**WHAT NEEDS TO BE DONE**.
Please filter the listing below and copy out the lines that hold "calldata".

**SUPPLIED DATA**.
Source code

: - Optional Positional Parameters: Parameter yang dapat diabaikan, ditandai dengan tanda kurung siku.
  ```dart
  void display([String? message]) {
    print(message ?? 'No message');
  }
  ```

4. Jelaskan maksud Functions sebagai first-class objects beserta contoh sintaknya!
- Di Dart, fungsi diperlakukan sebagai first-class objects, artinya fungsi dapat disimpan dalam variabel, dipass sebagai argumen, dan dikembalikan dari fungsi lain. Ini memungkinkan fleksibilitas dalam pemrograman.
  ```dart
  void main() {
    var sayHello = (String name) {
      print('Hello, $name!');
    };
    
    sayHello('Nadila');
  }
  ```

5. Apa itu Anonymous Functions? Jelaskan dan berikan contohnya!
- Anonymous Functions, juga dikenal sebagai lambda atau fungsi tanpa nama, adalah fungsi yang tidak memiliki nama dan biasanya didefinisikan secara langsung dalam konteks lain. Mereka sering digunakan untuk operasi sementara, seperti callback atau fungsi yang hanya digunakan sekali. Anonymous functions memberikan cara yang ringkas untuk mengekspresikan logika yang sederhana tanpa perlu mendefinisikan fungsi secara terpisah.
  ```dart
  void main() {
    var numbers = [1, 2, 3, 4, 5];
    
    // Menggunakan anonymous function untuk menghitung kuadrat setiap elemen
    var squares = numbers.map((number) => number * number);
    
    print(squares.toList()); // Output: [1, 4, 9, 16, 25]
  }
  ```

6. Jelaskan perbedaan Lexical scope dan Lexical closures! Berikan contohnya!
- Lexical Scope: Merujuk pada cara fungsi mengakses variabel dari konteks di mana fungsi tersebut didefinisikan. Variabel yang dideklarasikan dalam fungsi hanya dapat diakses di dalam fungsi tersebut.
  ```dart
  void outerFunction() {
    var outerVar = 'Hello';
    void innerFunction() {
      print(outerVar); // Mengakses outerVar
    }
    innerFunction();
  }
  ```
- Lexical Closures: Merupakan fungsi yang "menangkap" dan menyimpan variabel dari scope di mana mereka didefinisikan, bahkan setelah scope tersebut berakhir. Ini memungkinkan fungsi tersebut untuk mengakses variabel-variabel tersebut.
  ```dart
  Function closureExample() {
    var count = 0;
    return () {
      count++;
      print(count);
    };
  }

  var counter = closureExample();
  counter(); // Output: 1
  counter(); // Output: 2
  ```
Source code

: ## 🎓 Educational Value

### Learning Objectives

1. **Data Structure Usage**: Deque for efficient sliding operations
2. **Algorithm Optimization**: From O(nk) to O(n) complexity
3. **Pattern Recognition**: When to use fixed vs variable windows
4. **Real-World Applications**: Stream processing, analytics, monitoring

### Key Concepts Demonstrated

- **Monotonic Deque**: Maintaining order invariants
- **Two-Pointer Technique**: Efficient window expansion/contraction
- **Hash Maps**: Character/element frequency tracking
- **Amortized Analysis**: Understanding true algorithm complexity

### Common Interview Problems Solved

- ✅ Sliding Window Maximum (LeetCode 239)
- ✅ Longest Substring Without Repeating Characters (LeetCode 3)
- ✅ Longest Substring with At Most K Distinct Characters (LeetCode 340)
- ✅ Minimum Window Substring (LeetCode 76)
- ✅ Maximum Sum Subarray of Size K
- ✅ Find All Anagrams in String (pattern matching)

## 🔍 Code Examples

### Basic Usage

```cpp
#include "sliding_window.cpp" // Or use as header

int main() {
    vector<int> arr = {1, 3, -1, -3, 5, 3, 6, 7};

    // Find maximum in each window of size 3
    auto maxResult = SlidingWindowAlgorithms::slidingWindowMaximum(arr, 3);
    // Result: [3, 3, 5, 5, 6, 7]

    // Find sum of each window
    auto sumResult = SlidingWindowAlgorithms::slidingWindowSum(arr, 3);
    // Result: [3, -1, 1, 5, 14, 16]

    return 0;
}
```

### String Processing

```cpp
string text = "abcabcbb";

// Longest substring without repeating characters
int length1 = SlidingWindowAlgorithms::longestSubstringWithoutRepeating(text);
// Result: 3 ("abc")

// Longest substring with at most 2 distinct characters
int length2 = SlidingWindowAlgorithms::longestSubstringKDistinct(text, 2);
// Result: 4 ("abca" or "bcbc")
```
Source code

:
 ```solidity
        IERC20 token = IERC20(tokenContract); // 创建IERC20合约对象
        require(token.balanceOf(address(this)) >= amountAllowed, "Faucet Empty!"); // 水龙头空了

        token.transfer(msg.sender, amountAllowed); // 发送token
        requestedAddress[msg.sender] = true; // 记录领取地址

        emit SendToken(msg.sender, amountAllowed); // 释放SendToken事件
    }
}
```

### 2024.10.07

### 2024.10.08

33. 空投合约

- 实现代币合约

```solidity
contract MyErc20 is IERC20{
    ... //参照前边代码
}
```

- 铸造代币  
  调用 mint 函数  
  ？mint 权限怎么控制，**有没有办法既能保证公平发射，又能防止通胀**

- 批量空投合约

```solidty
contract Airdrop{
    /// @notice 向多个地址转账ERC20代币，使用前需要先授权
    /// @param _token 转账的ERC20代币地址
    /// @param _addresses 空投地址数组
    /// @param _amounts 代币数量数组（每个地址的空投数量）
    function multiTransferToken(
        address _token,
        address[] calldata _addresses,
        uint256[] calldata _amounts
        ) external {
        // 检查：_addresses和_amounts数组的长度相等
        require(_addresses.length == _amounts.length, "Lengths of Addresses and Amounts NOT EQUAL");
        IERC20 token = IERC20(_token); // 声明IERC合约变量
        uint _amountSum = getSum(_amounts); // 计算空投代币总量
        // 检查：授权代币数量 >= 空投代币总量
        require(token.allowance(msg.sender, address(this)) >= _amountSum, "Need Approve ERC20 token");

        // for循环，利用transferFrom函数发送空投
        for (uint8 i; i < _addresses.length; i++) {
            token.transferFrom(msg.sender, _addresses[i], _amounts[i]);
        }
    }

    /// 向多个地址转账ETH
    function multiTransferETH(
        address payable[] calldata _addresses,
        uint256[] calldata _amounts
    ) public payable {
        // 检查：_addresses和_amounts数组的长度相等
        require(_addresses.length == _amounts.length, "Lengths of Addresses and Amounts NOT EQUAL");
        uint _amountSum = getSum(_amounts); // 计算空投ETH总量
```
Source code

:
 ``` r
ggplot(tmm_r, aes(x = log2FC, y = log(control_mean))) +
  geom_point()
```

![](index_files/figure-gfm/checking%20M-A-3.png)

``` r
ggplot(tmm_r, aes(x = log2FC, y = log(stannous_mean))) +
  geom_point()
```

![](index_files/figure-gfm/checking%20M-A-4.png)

**EXERCISE SOLUTION**.
        address[] calldata _addresses,
        uint256[] calldata _amounts
        address payable[] calldata _addresses,
        uint256[] calldata _amounts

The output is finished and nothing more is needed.